§ Required task 1
From the listing, reproduce word for word everything from the line containing "pink triangle: rotated 12 degrees clockwise" down to the line containing "orange rectangle: rotated", both lines included. Leave out the picture lines.

§ Source
..........

# 1982 Evinrude 9.9... NO NEURAL?!



## inlovewithsurfin (Jul 29, 2012)

i have been slowly trying to get an older evinrude 9.9 running that i bought off of craigslist. i have solved the running issue (sort of) but now have discovered that the outboard has no neutral? forward and reverse works but when i put the shift lever in neutral the prop stays moving in whatever gear it was last in. i thought that maybe it was just the exhaust spinning the propeller but my finger can tell you otherwise! ouch! lol... anyone ever encountered this problem? have any ideas on where i should start? also the throttle is all screwed up... the teeth/gears dont stay together and is really hard to throttle up and down. do i have to buy a new tiller handle or is there some sort of a home remedy that can fix this issue?


here is a video of the motor at idle and a few pictures...

https://youtu.be/GIe6mDNMxC8

heres the inside of the carb when i rebuilt it! lol... appears to be the original rubber float!


----------



## shawnfish (Jul 29, 2012)

sounds like a clutch dog,yoke or cradle but u say it shifts into fwd and rev. those parts have to work to shift gears....hmmmm???
somebody will know more im sure...how do you start it if it won go into neutral?

dont need a new tiller handle but need to see a pic of the two gears to better help ya..


----------



## inlovewithsurfin (Jul 29, 2012)

shawnfish said:


> sounds like a clutch dog,yoke or cradle but u say it shifts into fwd and rev. those parts have to work to shift gears....hmmmm???
> somebody will know more im sure...how do you start it if it won go into neutral?
> 
> dont need a new tiller handle but need to see a pic of the two gears to better help ya..



i will take pics of the tiller tomorrow for ya... it seems to me that there is slop in the throttle shaft? it moves forward and allows the teeth to slip.

i dont know how i start it if there is no neutral? lol... there is a neutral position on the shift lever and the shift lever moves like it should but for some reason it stays in gear despite the shifter being in the neutral position?

thank you for your help!


----------



## shawnfish (Jul 30, 2012)

could be your control shaft gear or the vertical control shaft gear, #109, #52, maybe the friction block spring #61 a cam follower link adjustment made with #7 cam follower screw. or #8 wich is the throttle return spring. the first 3 numbers are in the exhaust housing schematic and the other two in the carb schematic on the parts section here.

not too familiar with your motor but thats what i think could be culprit for your tiller issue.

..........

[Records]
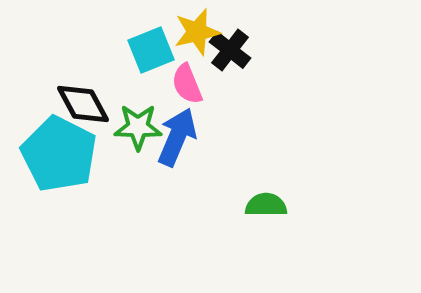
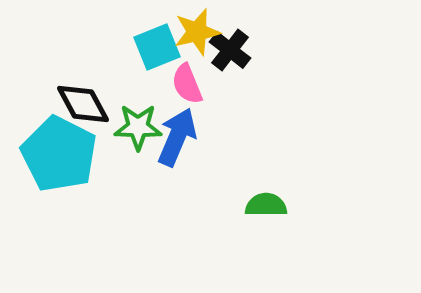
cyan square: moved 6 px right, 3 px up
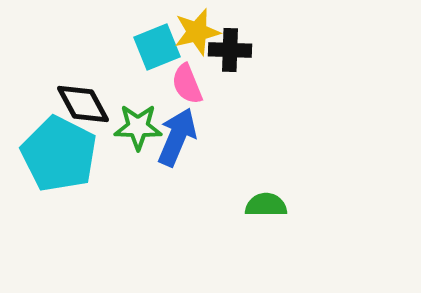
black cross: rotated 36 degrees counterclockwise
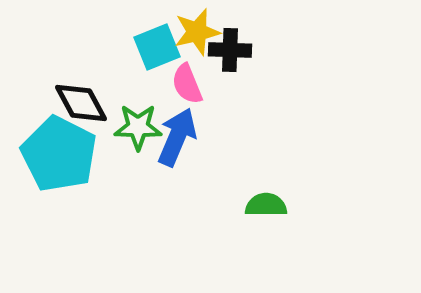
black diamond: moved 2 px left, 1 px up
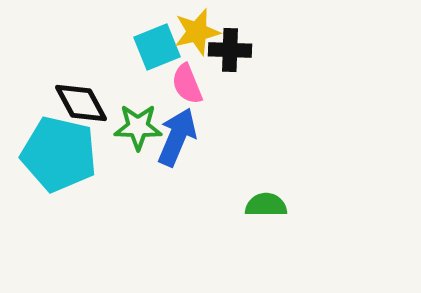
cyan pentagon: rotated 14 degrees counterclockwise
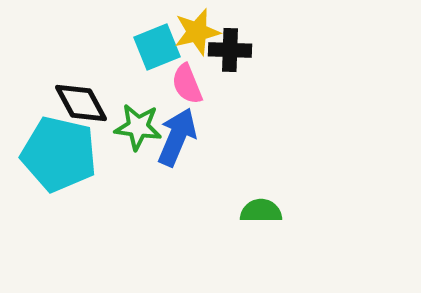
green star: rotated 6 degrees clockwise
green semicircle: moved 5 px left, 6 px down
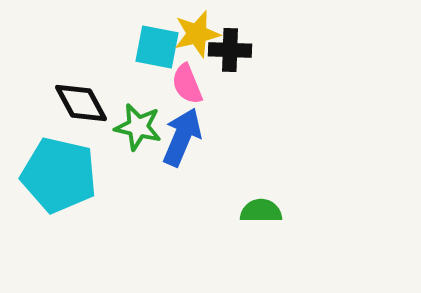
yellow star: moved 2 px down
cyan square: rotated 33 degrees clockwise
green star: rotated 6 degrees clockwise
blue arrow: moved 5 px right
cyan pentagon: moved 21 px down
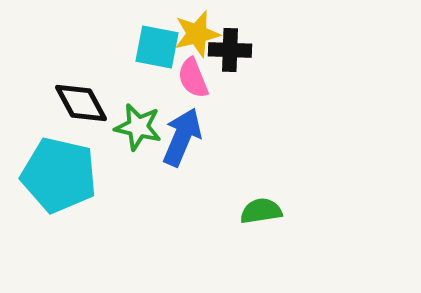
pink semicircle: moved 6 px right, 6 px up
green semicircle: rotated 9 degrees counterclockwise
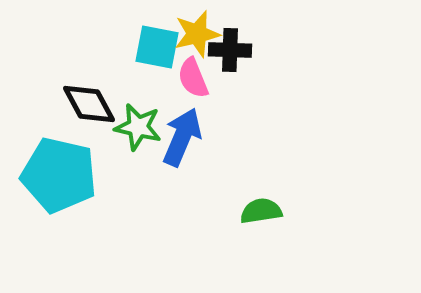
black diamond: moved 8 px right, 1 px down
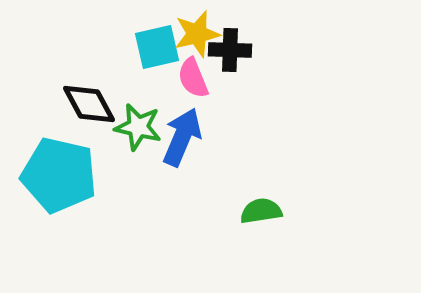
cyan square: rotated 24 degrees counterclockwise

..........

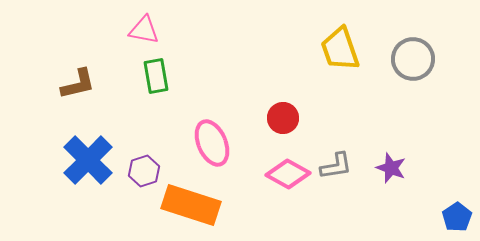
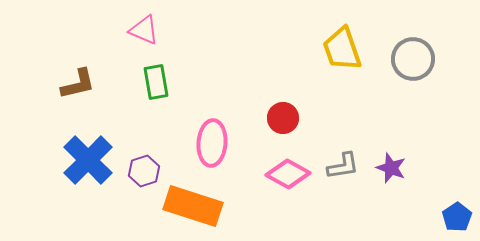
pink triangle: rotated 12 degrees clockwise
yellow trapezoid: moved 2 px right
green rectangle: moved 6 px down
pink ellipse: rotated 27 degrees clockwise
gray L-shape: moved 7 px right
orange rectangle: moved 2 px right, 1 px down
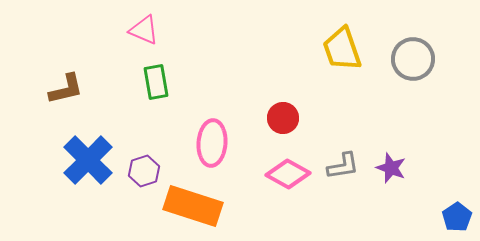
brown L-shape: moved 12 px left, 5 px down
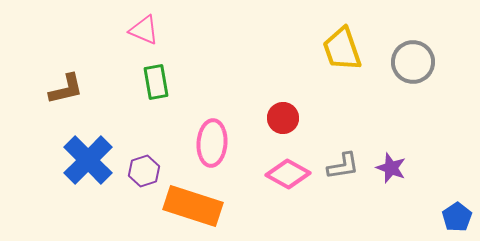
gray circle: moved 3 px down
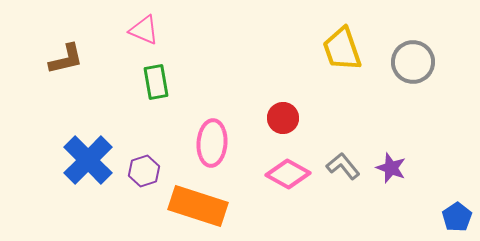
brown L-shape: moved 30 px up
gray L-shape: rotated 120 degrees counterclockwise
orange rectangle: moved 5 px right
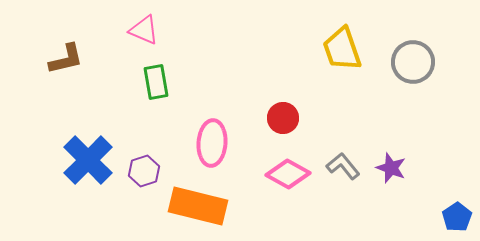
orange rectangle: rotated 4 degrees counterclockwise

..........

§ Required task 2
Carry on the forum thread about the 1982 Evinrude 9.9 outboard, starting after its final post.

§ Final answer 1
pink triangle: rotated 12 degrees clockwise
yellow trapezoid: moved 2 px right
green rectangle: moved 6 px down
pink ellipse: rotated 27 degrees clockwise
gray L-shape: moved 7 px right
orange rectangle: moved 2 px right, 1 px down
brown L-shape: moved 12 px left, 5 px down
gray circle: moved 3 px down
brown L-shape: moved 30 px up
gray L-shape: rotated 120 degrees counterclockwise
orange rectangle: moved 5 px right
orange rectangle: rotated 4 degrees counterclockwise

§ Final answer 2
and i meant how do you start it if you have no neutral gear? usually (at least mine and many others) they will not start in gear, but mine is electric and has a neutral start switch wich wont allow starting in gear. have you tried to adjust your shift lever? put it in fwd and loosen the screw and push the lever fwd(if it will move any) and tighten it and see if you can get neutral.

well i couldnt sleep and nobody responded yet so i thought id try to help....good luck!


----------



## JaxJonBoat (Jul 30, 2012)

i have to push mine slightly toward reverse to get it to fully disengage and go into neutral, then its fine on my "87 9.9 figured something was slightly out of adjustment, doesn't pop out of gear or anything.


----------



## Pappy (Jul 30, 2012)

Starting with the throttle gears.
Order replacement gears, bushings, and pin. In order to remove the gears you will probably have to remove the manual starter. Get a long enough 3/8" bolt and nut to clamp the starter assy together while removing it so it doesnt fly all over the place. 
Going from memory I believe you need to remove the idle stop adjustment also. This is the knob and plate that comes in from the port side of the motor pan.
Pull the pin out of the center of the lower throttle gear. Remove both gears.
You may need to remove, disassemble, and thoroughly clean the tiller handle assy at this point and re-lube. Wouldn't be a bad idea. 
Re-assemble and check throttle operation.


----------



## inlovewithsurfin (Jul 30, 2012)

thank you guys for all the input! i havent had a chance to play around with it some more since this weekend but you are all giving me good ideas on where to start!

so here are a couple pictures of the tiller handle/gears... the slop seems to be coming from the long shaft the goes from the throttle handle to the first gear. it moves up and down in the housing.


----------



## inlovewithsurfin (Jul 30, 2012)

JaxJonBoat said:


> i have to push mine slightly toward reverse to get it to fully disengage and go into neutral, then its fine on my "87 9.9 figured something was slightly out of adjustment, doesn't pop out of gear or anything.




well guess what?! our outboards have the same problem! lol... thank you for that info! i will have to try it out on the water but i dont see why i cant live with that for now


----------



## Pappy (Jul 30, 2012)

Pappy said:


> Starting with the throttle gears.
> Order replacement gears, bushings, and pin. In order to remove the gears you will probably have to remove the manual starter. Get a long enough 3/8" bolt and nut to clamp the starter assy together while removing it so it doesnt fly all over the place.
> Going from memory I believe you need to remove the idle stop adjustment also. This is the knob and plate that comes in from the port side of the motor pan.
> Pull the pin out of the center of the lower throttle gear. Remove both gears.
> ...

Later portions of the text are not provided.